Remarkably, it manages to be a pretty good movie too.

Ben-Hur was made in late 50s early 60s period when spectacle was the big thing in for studios. The movies arrived with an air of their own importance, a degree of pomposity that is a little hard to take today. (It may have been hard to handle back then too.)

But Ben-Hur, despite a few slip-ups, largely justifies its pretentious elements.

Like many of those “important” movies of the period, it is quite long. Part of the length is due to beginning the film with an “overture,” an image held on screen for a few minutes while loud and stirring music plays. When finished, they finally start the opening credits.

Later, after a normal film would have concluded, it pauses again a few minutes for the “entre acte,” then proceeds for another hour or so to its finish.

Today, particularly on the home editions of the film, these are historical curiosities that do little else than clog the film.

At the time, they had some purpose but for the most part were elements of the period’s pretentiousness – they served to signal the artistic importance of the movie by suggesting they were to be viewed on the artistic level of opera and symphonies.
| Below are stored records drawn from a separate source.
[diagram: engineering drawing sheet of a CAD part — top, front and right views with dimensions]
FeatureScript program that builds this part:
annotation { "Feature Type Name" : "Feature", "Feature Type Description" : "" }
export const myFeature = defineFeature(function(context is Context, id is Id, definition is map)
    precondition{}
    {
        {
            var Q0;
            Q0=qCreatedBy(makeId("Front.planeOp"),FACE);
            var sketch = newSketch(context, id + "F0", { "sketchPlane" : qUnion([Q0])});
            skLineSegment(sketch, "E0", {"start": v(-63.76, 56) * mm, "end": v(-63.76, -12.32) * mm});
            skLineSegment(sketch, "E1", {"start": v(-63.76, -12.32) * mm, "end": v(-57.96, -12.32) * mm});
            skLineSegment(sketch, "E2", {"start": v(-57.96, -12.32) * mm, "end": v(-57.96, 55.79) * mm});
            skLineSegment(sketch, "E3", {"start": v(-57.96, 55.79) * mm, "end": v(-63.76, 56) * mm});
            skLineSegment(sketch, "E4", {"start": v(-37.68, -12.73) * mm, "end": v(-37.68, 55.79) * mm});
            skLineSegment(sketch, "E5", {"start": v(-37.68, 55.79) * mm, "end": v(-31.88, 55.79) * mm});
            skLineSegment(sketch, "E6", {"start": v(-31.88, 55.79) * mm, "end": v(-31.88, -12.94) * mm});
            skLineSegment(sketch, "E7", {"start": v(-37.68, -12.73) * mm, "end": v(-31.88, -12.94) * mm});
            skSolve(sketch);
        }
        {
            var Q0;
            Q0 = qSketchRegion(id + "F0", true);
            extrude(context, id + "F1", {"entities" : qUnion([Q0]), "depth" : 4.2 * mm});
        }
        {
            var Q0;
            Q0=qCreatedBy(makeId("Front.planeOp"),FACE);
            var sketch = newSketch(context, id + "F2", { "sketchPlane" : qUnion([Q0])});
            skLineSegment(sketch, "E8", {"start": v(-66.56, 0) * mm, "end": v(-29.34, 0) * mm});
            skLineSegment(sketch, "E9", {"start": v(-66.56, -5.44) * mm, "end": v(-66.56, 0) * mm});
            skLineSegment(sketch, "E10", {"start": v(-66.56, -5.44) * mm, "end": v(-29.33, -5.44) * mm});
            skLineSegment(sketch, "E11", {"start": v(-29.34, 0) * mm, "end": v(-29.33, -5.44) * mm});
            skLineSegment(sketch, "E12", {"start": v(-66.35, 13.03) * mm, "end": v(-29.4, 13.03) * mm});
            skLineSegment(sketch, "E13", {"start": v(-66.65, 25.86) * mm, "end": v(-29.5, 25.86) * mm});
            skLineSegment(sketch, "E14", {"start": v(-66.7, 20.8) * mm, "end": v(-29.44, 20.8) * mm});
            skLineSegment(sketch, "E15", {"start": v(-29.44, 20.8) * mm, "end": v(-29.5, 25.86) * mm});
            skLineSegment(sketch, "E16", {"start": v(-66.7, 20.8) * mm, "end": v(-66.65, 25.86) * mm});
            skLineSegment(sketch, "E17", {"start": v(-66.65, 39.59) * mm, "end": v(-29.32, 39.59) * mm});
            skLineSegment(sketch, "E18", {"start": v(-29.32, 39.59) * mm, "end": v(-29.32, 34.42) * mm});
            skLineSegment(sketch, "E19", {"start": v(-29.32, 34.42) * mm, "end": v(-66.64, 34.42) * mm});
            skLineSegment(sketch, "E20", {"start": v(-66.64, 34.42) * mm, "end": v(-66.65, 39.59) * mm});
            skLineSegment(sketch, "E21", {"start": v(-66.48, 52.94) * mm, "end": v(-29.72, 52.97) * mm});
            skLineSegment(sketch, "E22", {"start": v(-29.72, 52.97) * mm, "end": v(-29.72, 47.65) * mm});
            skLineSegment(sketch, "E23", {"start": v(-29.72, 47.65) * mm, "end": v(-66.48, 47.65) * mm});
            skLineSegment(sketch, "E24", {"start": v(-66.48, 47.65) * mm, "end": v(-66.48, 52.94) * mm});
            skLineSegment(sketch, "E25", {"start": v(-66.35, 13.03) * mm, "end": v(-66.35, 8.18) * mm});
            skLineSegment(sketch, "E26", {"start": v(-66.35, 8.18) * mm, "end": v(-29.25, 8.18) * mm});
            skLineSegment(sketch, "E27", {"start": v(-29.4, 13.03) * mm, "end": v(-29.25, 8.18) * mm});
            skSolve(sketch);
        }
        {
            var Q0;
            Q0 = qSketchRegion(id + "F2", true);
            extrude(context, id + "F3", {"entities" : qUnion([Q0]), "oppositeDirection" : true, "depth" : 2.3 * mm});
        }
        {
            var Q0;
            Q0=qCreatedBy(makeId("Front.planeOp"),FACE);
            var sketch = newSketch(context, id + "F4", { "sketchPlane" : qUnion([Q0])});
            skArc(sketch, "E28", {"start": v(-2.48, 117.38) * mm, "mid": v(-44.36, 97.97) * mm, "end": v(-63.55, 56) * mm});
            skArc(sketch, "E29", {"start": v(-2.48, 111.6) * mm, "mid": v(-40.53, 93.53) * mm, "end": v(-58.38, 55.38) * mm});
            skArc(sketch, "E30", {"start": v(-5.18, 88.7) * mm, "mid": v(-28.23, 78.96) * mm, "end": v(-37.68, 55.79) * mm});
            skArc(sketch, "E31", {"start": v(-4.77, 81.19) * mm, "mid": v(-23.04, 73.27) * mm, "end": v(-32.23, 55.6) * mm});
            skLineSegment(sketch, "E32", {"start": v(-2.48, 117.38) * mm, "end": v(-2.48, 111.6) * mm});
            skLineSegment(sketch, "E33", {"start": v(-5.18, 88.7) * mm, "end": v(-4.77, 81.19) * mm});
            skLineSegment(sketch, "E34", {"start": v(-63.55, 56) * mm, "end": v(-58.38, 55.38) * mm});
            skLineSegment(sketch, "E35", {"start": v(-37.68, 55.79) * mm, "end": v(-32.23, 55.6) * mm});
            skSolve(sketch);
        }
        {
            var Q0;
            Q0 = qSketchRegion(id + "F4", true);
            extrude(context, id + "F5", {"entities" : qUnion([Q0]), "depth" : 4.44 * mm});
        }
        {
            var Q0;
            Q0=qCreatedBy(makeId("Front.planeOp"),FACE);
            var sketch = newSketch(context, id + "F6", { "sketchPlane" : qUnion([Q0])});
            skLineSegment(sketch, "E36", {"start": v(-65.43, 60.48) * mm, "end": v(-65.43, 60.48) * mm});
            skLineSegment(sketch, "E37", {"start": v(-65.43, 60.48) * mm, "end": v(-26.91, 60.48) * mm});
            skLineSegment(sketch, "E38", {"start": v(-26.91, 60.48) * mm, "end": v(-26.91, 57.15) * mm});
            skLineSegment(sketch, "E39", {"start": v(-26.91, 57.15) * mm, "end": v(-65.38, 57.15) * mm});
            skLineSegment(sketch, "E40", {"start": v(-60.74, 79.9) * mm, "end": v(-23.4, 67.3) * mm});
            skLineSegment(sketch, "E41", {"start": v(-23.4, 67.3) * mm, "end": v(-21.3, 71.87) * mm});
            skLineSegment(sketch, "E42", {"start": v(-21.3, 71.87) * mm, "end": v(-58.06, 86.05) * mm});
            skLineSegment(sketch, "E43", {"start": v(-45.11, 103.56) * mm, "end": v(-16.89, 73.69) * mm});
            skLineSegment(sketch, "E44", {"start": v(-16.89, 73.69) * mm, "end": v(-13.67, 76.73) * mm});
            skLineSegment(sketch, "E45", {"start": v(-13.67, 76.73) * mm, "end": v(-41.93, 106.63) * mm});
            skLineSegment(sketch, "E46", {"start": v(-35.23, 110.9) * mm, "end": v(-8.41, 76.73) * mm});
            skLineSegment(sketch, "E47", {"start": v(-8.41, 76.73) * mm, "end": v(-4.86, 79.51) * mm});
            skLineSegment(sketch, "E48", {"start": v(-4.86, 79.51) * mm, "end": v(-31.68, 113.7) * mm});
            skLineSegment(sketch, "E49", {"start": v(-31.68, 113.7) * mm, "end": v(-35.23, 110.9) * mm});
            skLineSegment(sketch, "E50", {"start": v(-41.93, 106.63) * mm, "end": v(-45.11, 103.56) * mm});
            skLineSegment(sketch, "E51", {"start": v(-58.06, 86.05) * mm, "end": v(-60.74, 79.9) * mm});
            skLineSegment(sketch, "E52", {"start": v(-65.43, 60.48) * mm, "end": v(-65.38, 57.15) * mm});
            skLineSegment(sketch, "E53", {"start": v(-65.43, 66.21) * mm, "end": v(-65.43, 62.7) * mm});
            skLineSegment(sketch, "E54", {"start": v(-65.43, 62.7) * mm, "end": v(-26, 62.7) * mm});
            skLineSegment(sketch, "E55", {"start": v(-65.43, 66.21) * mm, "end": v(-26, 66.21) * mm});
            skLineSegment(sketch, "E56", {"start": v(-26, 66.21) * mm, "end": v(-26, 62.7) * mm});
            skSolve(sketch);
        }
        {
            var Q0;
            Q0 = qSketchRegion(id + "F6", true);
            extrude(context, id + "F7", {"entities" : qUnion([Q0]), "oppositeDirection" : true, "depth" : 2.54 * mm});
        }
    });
The movie itself (subtitled A Tale of the Christ) is drawn from an earlier film (1926’s Ben-Hur) and the original 1880 novel by Lew Wallace.

The Christ reference is due to the presence of the life of Christ as part of the story’s background – it occurs at the time of Jesus, who appears as a character a few times in the film and has an influence on Charlton Heston as Judah Ben-Hur.

If you’ve seen Ridley Scott’s Gladiator then you have a good sense for what the story is about. Ben-Hur is a kind of well-off, aristocratic Jew at time they are living under the rule of Rome (the time of Christ). His best friend as a child was a young Roman, Messala (Stephen Boyd). The movie opens with the two boys as men, Messala returning as a Roman legionnaire to rule for Caesar over the Jews.

While still friends who love one another, the division between them of Jew and Roman quickly sets them against each other. Ben-Hur feels compelled to stand up for his people while Messala, somewhat drunk with the power Rome represents, is determined to impose his will on the Jews.

The acrimony between them leads Messala to use Ben-Hur as an example. Charges are brought against Ben-Hur and his family which Messala knows to be false. But he sees an opportunity to impose his will be using his friend.

Ben-Hur soon finds himself a prisoner of Rome, banished to the galleys of the Roman fleet.

He spends years as a galley slave until he saves the life of a Roman general, Quintus Arrius (Jack Hawkins), who in gratitude takes him under his wing. Ben-Hur goes to Rome where he races in the arena as a charioteer.

He excels and wins honours. Arrius even adopts Ben-Hur as a son.

His freedom won, his position secured again, Ben-Hur returns home. He is focused on finding his mother and sister, and getting revenge on Messala. This leads to the great chariot race the movie is famous for, but the movie does not end there.

The final portion of the film is about Ben-Hur finding his family and struggling with his hatred of Messala and Rome within the context of the influence of Christ, particularly Christ’s final days (leading to the crucifixion).

It’s a sprawling story with numerous characters and threads. But by and large it hold together. Wyler manages an enormous task. If nothing else, Ben-Hur is a testimony and tribute to project management (as opposed to the later fiasco, Cleopatra).

Being large, it’s many movies at once: an historical costume drama, an action adventure, and a religious film. And each succeeds. Heston is perfect as Ben-Hur. With his granite face, he manages to communicate his character’s simmering rage at the injustice he has suffered.

In fact, the only real flaw in the film is the pretentiousness mentioned earlier. The movie probably could also us some editing to cut down its length but like a novel by Doestoyevsky, in some ways its charm is its lengthy, meandering narrative.

When people speak of movies and say such things as, “…That’s not how they use to make ’em,” Ben-Hur is an example of how Hollywood use to make them: big and large and visually riveting by virtue of its scope.

It’s worth bearing in mind when seeing Ben-Hur that there are no computers used here. What is on screen is what was on the set, including the great chariot race.